Chicago Reader's "Critic's Choice" on the Larry Coryell Trio

Wertico shares Coryell's musical schizophrenia: he works in Pat Metheny's group and leads one of the country's best fusion trios (fronted by guitarist John Moulder), but regularly settles into straight jazz like Joe Sixpack into his favorite armchair.

Chicago Sun-Times review of the Chicago Jazz Ensemble

The greatest pleasure was provided by the tandem of occational CJE drummer Paul Wertico and the great Don Moye. Wertico charged the "Sardinian Suite" with bashing intensity. He and Moye, who mostly played congas, left the crowd envisioning a different kind of musical summit.

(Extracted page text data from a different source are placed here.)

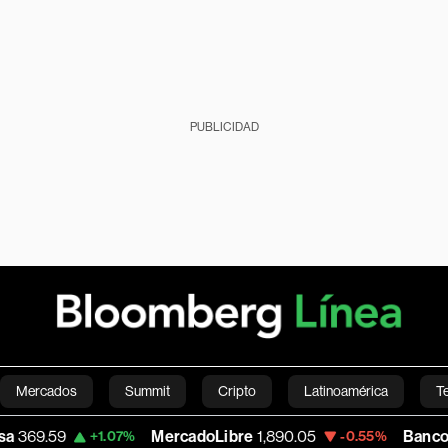
PUBLICIDAD
Mercados
Summit
Cripto
Latinoamérica
T
MercadoLibre
1,890.05
Banco de Bogota
38,
.07%
-0.55%
Green
Economía
Estilo de vida
Mundo
Videos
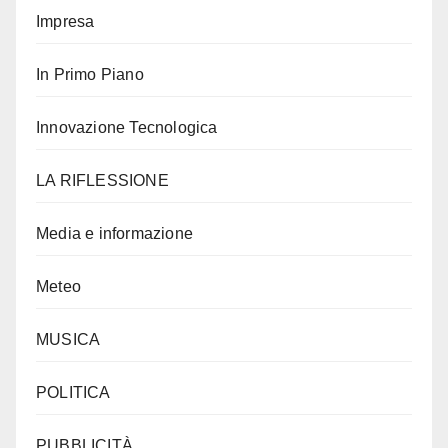
Impresa
In Primo Piano
Innovazione Tecnologica
LA RIFLESSIONE
Media e informazione
Meteo
MUSICA
POLITICA
PUBBLICITÀ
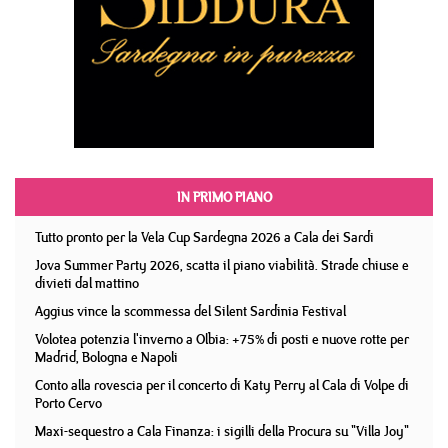
IN PRIMO PIANO
Tutto pronto per la Vela Cup Sardegna 2026 a Cala dei Sardi
Jova Summer Party 2026, scatta il piano viabilità. Strade chiuse e
divieti dal mattino
Aggius vince la scommessa del Silent Sardinia Festival
Volotea potenzia l'inverno a Olbia: +75% di posti e nuove rotte per
Madrid, Bologna e Napoli
Conto alla rovescia per il concerto di Katy Perry al Cala di Volpe di
Porto Cervo
Maxi-sequestro a Cala Finanza: i sigilli della Procura su "Villa Joy"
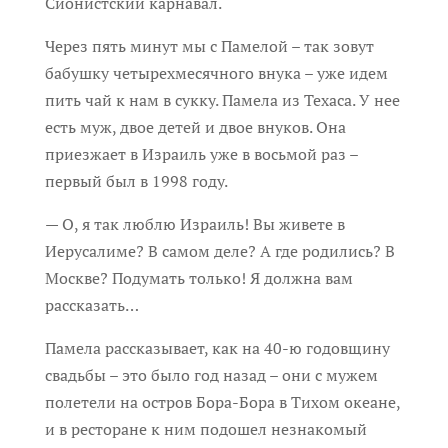
Сионистский карнавал.
Через пять минут мы с Памелой – так зовут
бабушку четырехмесячного внука – уже идем
пить чай к нам в сукку. Памела из Техаса. У нее
есть муж, двое детей и двое внуков. Она
приезжает в Израиль уже в восьмой раз –
первый был в 1998 году.
— О, я так люблю Израиль! Вы живете в
Иерусалиме? В самом деле? А где родились? В
Москве? Подумать только! Я должна вам
рассказать…
Памела рассказывает, как на 40-ю годовщину
свадьбы – это было год назад – они с мужем
полетели на остров Бора-Бора в Тихом океане,
и в ресторане к ним подошел незнакомый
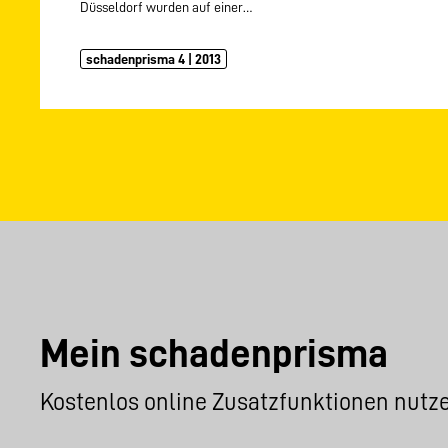
Düsseldorf wurden auf einer…
schadenprisma 4 | 2013
Mein schadenprisma
Kostenlos online Zusatzfunktionen nutz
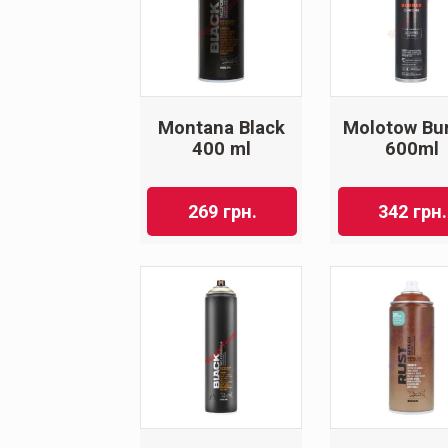
Montana Black
Molotow Bu
400 ml
600ml
269
грн.
342
грн.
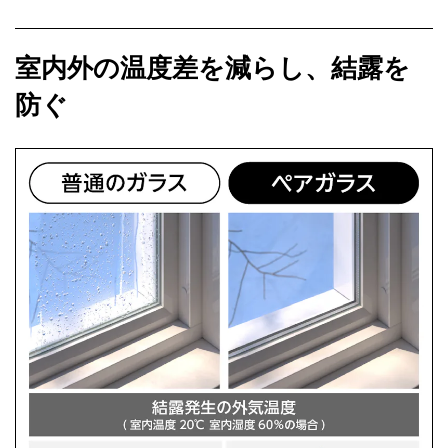
室内外の温度差を減らし、結露を
防ぐ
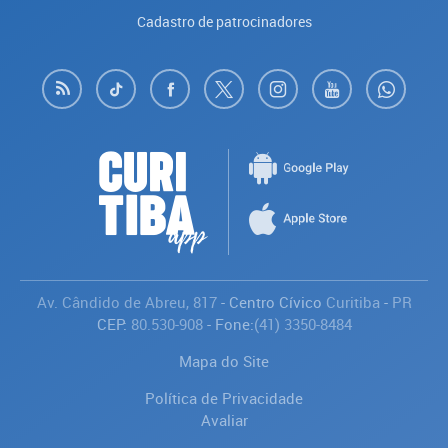
Cadastro de patrocinadores
Av. Cândido de Abreu, 817
- Centro Cívico
Curitiba
-
PR
CEP:
80.530-908
- Fone:
(41) 3350-8484
Mapa do Site
Política de Privacidade
Avaliar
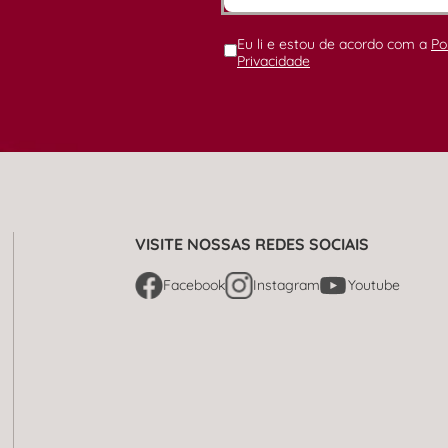
Eu li e estou de acordo com a
Po
Privacidade
VISITE NOSSAS REDES SOCIAIS
Facebook
Instagram
Youtube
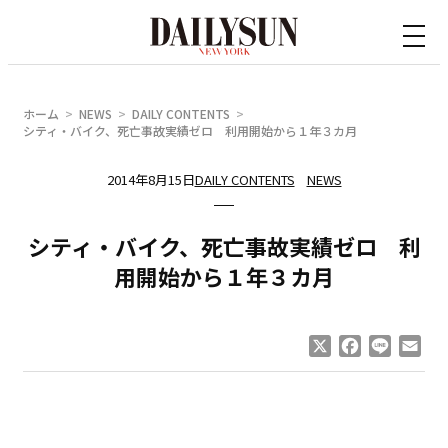
内
容
を
ス
ホーム
NEWS
DAILY CONTENTS
キ
シティ・バイク、死亡事故実績ゼロ 利用開始から１年３カ月
ッ
2014年8月15日
DAILY CONTENTS
NEWS
プ
シティ・バイク、死亡事故実績ゼロ 利
用開始から１年３カ月
X
Facebook
Line
Ema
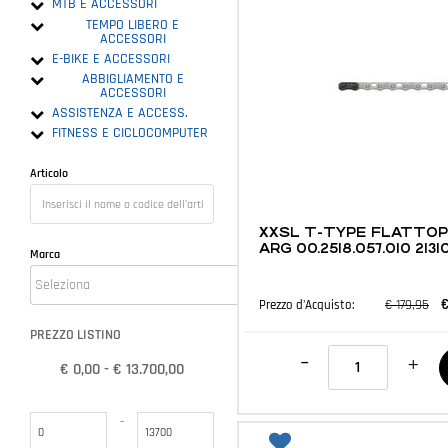
MTB E ACCESSORI
TEMPO LIBERO E
ACCESSORI
E-BIKE E ACCESSORI
ABBIGLIAMENTO E
ACCESSORI
ASSISTENZA E ACCESS.
FITNESS E CICLOCOMPUTER
Articolo
MTB E ACCESSORI
XXSL T-TYPE FLATTOP 
ARG 00.2518.057.010 213
Marca
€
€ 179,95
Prezzo d'Acquisto:
PREZZO LISTINO
Quantità
€ 0,00 - € 13.700,00
Prezzo minimo
Prezzo massimo
-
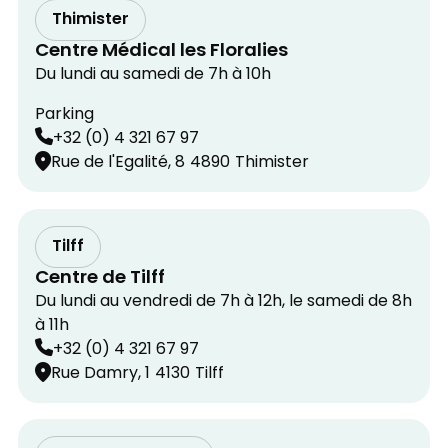
Thimister
Centre Médical les Floralies
Du lundi au samedi de 7h à 10h
Parking
+32 (0) 4 321 67 97
Rue de l'Egalité, 8
4890
Thimister
Tilff
Centre de Tilff
Du lundi au vendredi de 7h à 12h, le samedi de 8h
à 11h
+32 (0) 4 321 67 97
Rue Damry, 1
4130
Tilff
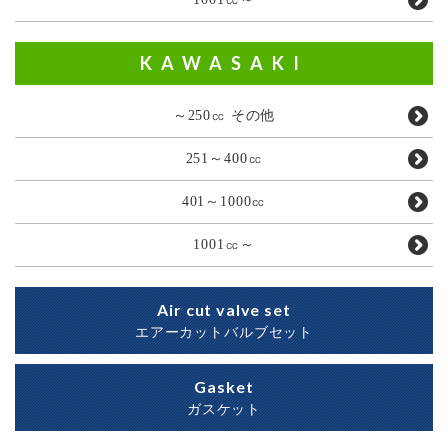
KAWASAKI
～250㏄ その他
251～400㏄
401～1000㏄
1001㏄～
Air cut valve set
エアーカットバルブセット
Gasket
ガスケット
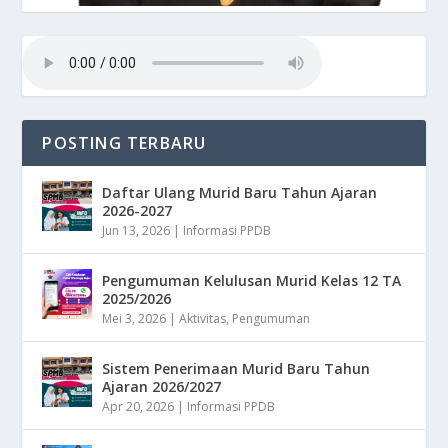
POSTING TERBARU
Daftar Ulang Murid Baru Tahun Ajaran
2026-2027
Jun 13, 2026
|
Informasi PPDB
Pengumuman Kelulusan Murid Kelas 12 TA
2025/2026
Mei 3, 2026
|
Aktivitas
,
Pengumuman
Sistem Penerimaan Murid Baru Tahun
Ajaran 2026/2027
Apr 20, 2026
|
Informasi PPDB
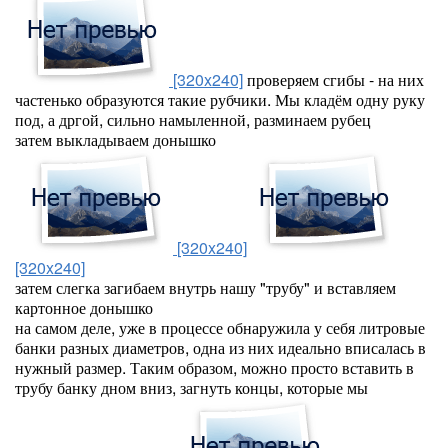
[320x240]
проверяем сгибы - на них
частенько образуются такие рубчики. Мы кладём одну руку
под, а дргой, сильно намыленной, разминаем рубец
затем выкладываем донышко
[320x240]
[320x240]
затем слегка загибаем внутрь нашу "трубу" и вставляем
картонное донышко
на самом деле, уже в процессе обнаружила у себя литровые
банки разных диаметров, одна из них идеально вписалась в
нужный размер. Таким образом, можно просто вставить в
трубу банку дном вниз, загнуть концы, которые мы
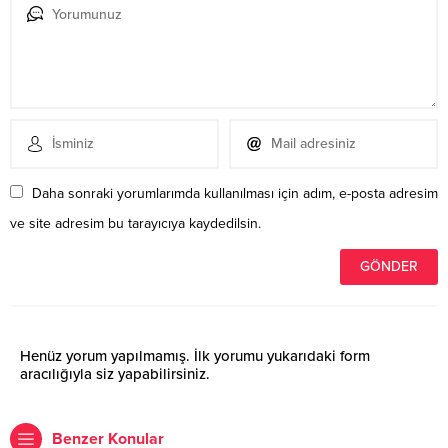
Daha sonraki yorumlarımda kullanılması için adım, e-posta adresim
ve site adresim bu tarayıcıya kaydedilsin.
Henüz yorum yapılmamış. İlk yorumu yukarıdaki form
aracılığıyla siz yapabilirsiniz.
Benzer Konular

Chicago Sun-Times review of the Frank Catalano/Randy Brecker Quintet

Fueled by the combustive rhythm section of Willie Pickens, Michael Arnopol and Paul Wertico, Catalano and Brecker were firing on all cylinders before shifting into second gear.

Berlingske Tidende review of the Niels Lan Doky Group

To a remarkable extent during his solos, Niels Lan Doky was incredibly inspired and creative....especially Paul Wertico contributed very importantly in making the music forward-moving and jazz-oriented.

Denmark review of the Niels Lan Doky Group

It was especially to the American drummer Paul Wertico's and French percussionist Xavier Desandre-Navarre's merit, that the concert was such a success, because they really made Doky's beautiful and well-arranged melodies come alive, to the point where the roof nearly blew off the venue! review of the Bunky Green Quartet

The group had a playful demeanor and each was a wonderful soloist. Wertico caught the crowd off guard with an amazing drum solo using only his hands.